A collaboration between the Chancellor’s office and all UCI deans has yielded UCI’s next fundraising campaign, the Big Ideas Challenge. The plan was based off of a campaign from UC Davis, which involved faculty, but UCI will be the first to directly involve students in the campaign process. Only a handful of universities have attempted a campaign involving all their campus stakeholders — faculty, students and staff.
Speaking of the administrative campaign preparation, Karen T. Isble, the associate vice chancellor of University Advancement, said, “That’s a relatively small number of folks that are focusing at the high level of what they see they need for each of their schools, or other key parts of the university — student services and things of that nature. What we wanted to do as part of thinking about UCI’s next big fundraising campaign was getting more input from across campus.”
The Big Ideas Challenge will require participants to align their idea with the UCI strategic plan, a set of specific goals laid out by university administrators as guideposts to broadly define the path administration wishes to take in improving UCI as an institution. The Big Ideas Challenge will allow students, faculty and staff to contribute to the improvement process through the creation of an idea which aligns with the goals of the strategic plan and showcase areas in which UCI is emerging as a leader. On the Big Ideas website, a link to the strategic plan will be provided so students can read it and put their projects into the context of the strategic plan.
Participants are encouraged to use multi-disciplinary and multi-organizational approaches to their ideas and collaborate with not only with campus organizations, faculty, staff and students across all schools, but also with non-profit organizations outside of UCI.
“Not all the great ideas might come out of school leadership,” said Isbel. “So we wanted to give an opportunity for the community if they’re interested, if they’ve got an idea that would take UCI to the next level.”
“When we introduced UCI’s strategic plan, which sets out a bold road map for UCI’s growth, we knew it was vital to involve the entire university community in the goal-setting process,” said Chancellor Howard Gillman in a letter to students Feb. 1.
“As we’re thinking about things that will go into the Big Ideas Challenge, we are looking for things that will have a relatively immediate impact,” said Isbel. Although there is not a specific time limit for the project, projects should feasibly be completed in a reasonable amount of time, so there can be room to support more than one project during the campaign. “This is not a project that takes twenty years,” Isble said.

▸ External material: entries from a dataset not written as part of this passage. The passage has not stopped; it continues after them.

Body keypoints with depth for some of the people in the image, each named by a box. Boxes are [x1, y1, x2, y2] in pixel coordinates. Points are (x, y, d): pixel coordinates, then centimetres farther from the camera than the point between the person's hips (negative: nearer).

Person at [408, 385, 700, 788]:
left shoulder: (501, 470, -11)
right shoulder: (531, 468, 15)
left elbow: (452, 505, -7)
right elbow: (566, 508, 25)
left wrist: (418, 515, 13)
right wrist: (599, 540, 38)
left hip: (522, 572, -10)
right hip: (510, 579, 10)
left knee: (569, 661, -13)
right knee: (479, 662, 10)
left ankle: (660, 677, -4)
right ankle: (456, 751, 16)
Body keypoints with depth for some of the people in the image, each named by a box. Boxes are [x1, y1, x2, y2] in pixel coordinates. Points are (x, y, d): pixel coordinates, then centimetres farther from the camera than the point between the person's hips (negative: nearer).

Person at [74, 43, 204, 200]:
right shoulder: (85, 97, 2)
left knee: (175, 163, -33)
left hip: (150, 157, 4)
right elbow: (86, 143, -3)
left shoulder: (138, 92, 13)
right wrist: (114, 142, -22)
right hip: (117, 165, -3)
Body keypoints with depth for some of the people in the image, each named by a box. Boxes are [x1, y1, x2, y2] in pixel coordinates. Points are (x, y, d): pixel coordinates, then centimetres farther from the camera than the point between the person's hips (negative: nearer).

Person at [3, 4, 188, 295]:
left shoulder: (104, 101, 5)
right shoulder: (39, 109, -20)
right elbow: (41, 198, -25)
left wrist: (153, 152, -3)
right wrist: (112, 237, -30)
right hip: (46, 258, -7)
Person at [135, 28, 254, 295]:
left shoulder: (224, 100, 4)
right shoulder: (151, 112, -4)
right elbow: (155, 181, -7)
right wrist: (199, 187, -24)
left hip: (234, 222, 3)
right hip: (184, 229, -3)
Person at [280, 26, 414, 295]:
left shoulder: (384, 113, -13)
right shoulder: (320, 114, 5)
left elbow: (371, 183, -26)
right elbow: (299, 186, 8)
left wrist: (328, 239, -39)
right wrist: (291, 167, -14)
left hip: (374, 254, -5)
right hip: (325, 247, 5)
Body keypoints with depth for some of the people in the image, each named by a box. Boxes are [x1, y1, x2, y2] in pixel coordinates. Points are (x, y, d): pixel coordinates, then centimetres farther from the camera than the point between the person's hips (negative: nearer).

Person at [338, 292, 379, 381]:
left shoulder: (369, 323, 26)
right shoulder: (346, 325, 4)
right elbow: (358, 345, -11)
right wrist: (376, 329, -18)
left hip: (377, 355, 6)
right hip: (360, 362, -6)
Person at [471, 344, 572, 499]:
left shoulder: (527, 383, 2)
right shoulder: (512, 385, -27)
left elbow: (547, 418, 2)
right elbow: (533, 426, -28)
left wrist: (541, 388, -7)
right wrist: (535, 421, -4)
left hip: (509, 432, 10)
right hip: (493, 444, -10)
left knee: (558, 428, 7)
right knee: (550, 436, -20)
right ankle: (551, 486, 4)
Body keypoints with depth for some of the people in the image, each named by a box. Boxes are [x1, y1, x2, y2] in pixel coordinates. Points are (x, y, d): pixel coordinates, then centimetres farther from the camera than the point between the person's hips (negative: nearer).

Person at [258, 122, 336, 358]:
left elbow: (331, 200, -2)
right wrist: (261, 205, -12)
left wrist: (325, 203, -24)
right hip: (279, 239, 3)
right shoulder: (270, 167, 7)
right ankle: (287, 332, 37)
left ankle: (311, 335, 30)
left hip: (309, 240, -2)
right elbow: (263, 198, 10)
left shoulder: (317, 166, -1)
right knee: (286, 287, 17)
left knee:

“Why do we want to do this now, why is it important — what’s happening around the world, what’s happening on campus, what’s happening in California — whatever it may be that makes it important for this project to be adopted now.”
Winners of the Big Ideas Challenge will have their idea featured as a main component of the fundraising campaign — there will be an overall winner and two runner ups. Proposals will be reviewed first by a panel of students, staff and faculty judges, based on the criteria outlined on the Big Ideas website. Ultimately, final proposals will be reviewed by the Chancellor himself to determine the three winning ideas that will be featured in the fundraising campaign. The Department of University Advancement will review each idea and compile them into a catalog of potential future funding opportunities for the duration of the campaign. According to Isble, this list could be referred to when further into the campaign, especially if a potential donor is passionate about a certain cause covered by one of the finalist Big Ideas.
“This doesn’t guarantee that any of them will get picked up in the future, but at least we’ll have that when it’s time to do some more brainstorming,” said Isble. The Big Ideas created throughout the contest will be added to the catalogue of ideas the UCI deans have already planned to implement in higher levels of university planning.
The campaign will focus on bringing more private donors to the university to cushion against state budget cuts that continue to slash funding for higher education institutions.
“A campaign is really just to take the work that we do as fundraisers day to day and year to year, and put it under this umbrella that creates a sense of excitement and urgency, and messaging around ‘Why now, and why UCI?’ It won’t necessarily change the way we fundraise, but it will give us an exciting script to work from that is a single voice under one campaign,” said Isble. The Big Idea Challenge is a chance for the university to broaden the scope of ideas to present to potential donors.
UCI’s previous fundraising campaign, the Shape the Future campaign, successfully raised $1 billion to support student and faculty research, improve student programs and services and fund 500 scholarships and grants, including the prestigious Dalai Lama Scholarship.
Isble emphasized the excitement she feels at the “grand experiment” UCI is embarking on with the Big Ideas Challenge.
“What that gives is ownership and pride. It brings everyone to the table, so creating that sort of awareness; a sense that this is not University Advancement’s campaign, this is not the Chancellor’s campaign, this is the whole university’s campaign.”